LC-MS analysis was conducted using a Phenomenex-Luna-C18(2) column at 200 μL/min, coupled to an electrospray source, with the mass spectrometer and source settings described above. Five μL of each sample was injected on the column and the gradient ran linearly from 5% to 75% acetonitrile in water over 33 minutes with 0.1% formic acid v/v held constant throughout the run. For coinjection experiments, samples were prepared by mixing derivatized valactamide A hydrolysate, and derivatives of either L or D Val and L or D Ile 1:1:1. Separate analyses of valactamide A and L-Val revealed a two minute discrepancy in retention time, potentially suggesting a substantial matrix effect. Coinjection of valactamide A and L-Val eliminated this matrix effect yielding only one peak at the retention time observed for valactamide A alone, indicating that valactamide A contains L-Val. (Supplementary Fig. 19a).

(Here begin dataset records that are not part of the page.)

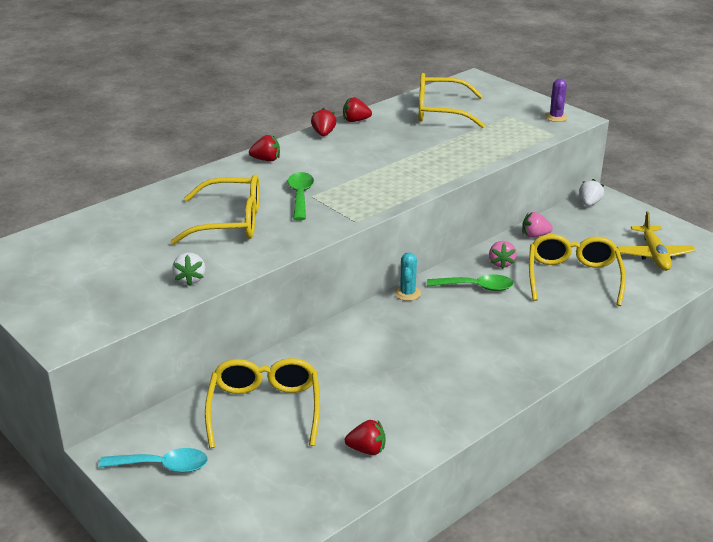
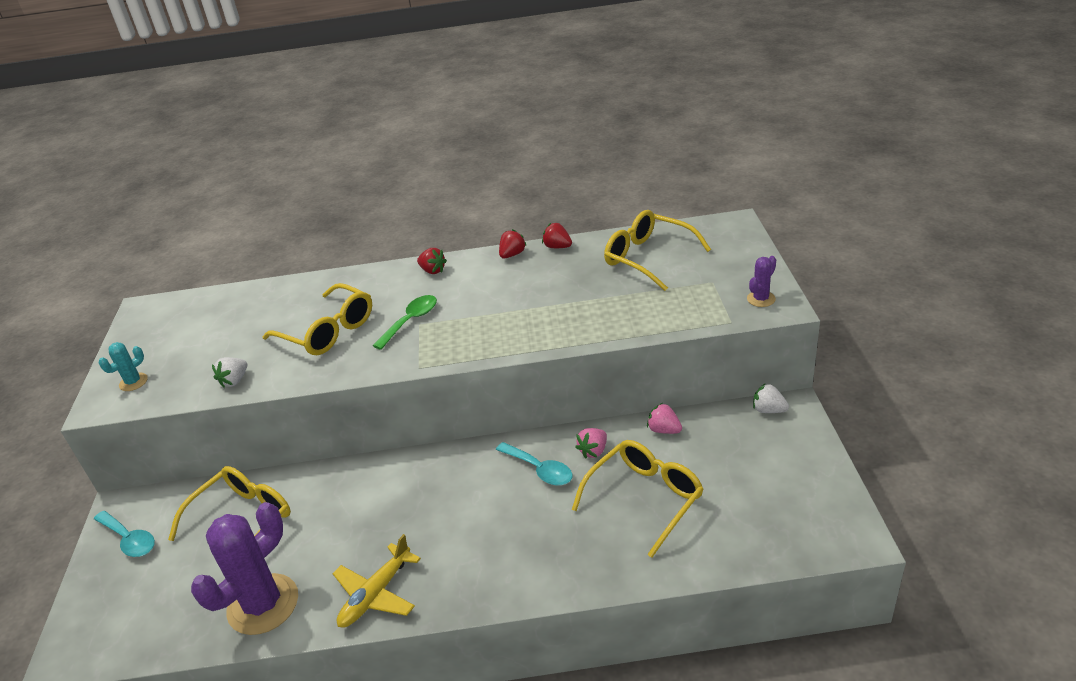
camera: 40 degrees right, 5 degrees up
(367, 450) = (263, 604): red strawberry -> purple cactus
(407, 293) = (473, 450): turquoise cactus -> turquoise cactus (133, 382)
(476, 287) = (540, 470): green spoon -> turquoise spoon
(589, 203) = (768, 410): white strawberry -> white strawberry turned 120 degrees counterclockwise
(654, 255) = (766, 507): yellow plane -> yellow plane (376, 594)

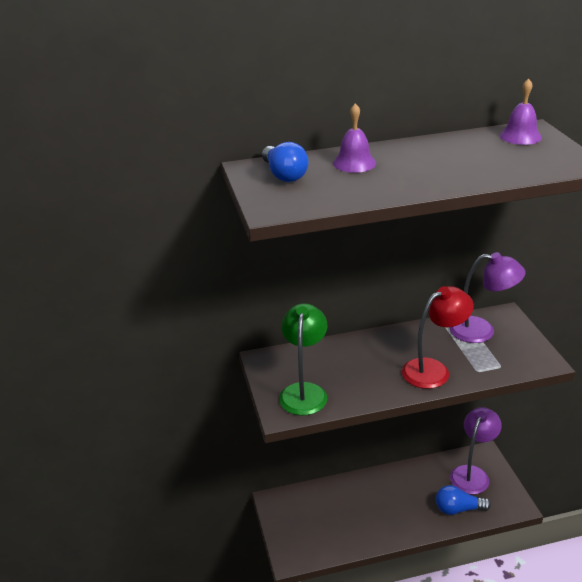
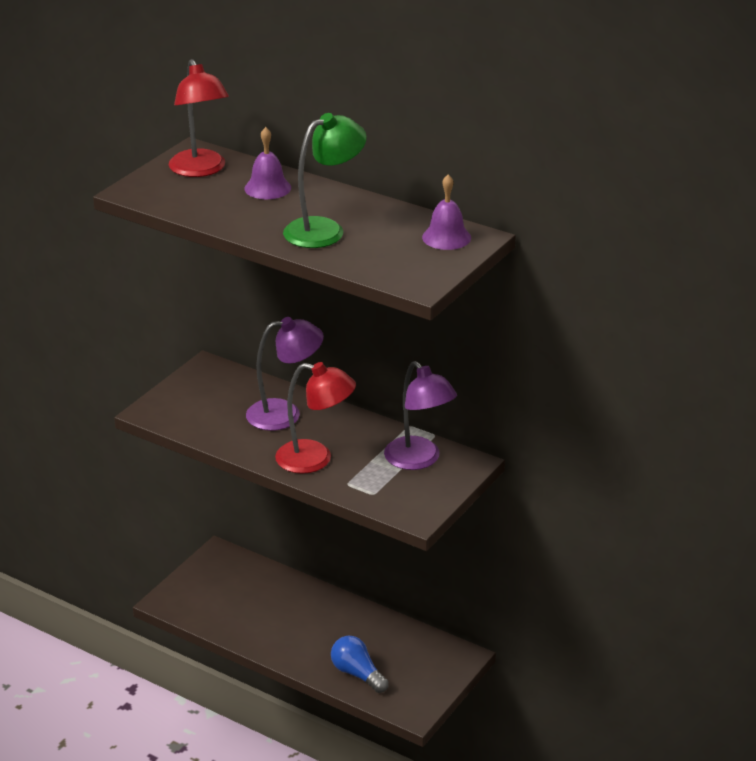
camera: 45 degrees right, 0 degrees up
(284, 175) = (200, 170): blue light bulb -> red lamp
(304, 391) = (191, 408): green lamp -> green lamp (324, 229)
(472, 474) = (421, 660): purple lamp -> purple lamp (285, 414)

By contrast, coinjection of valactamide A and D-Val gave two distinct peaks, one of which was at the same retention time as for coinjection with L-Val (Supplementary Fig. 19a) and the other which came off 2.3 min earlier and matched the retention time of D-Val. Similar results were observed for isoleucine, indicating valactamide A contained L-Ile (Supplementary Fig. 19b). The presence of L amino acids and lack of D amino acids in valactamide A was consistent with the lack of an epimerase domain in the valactamide gene cluster.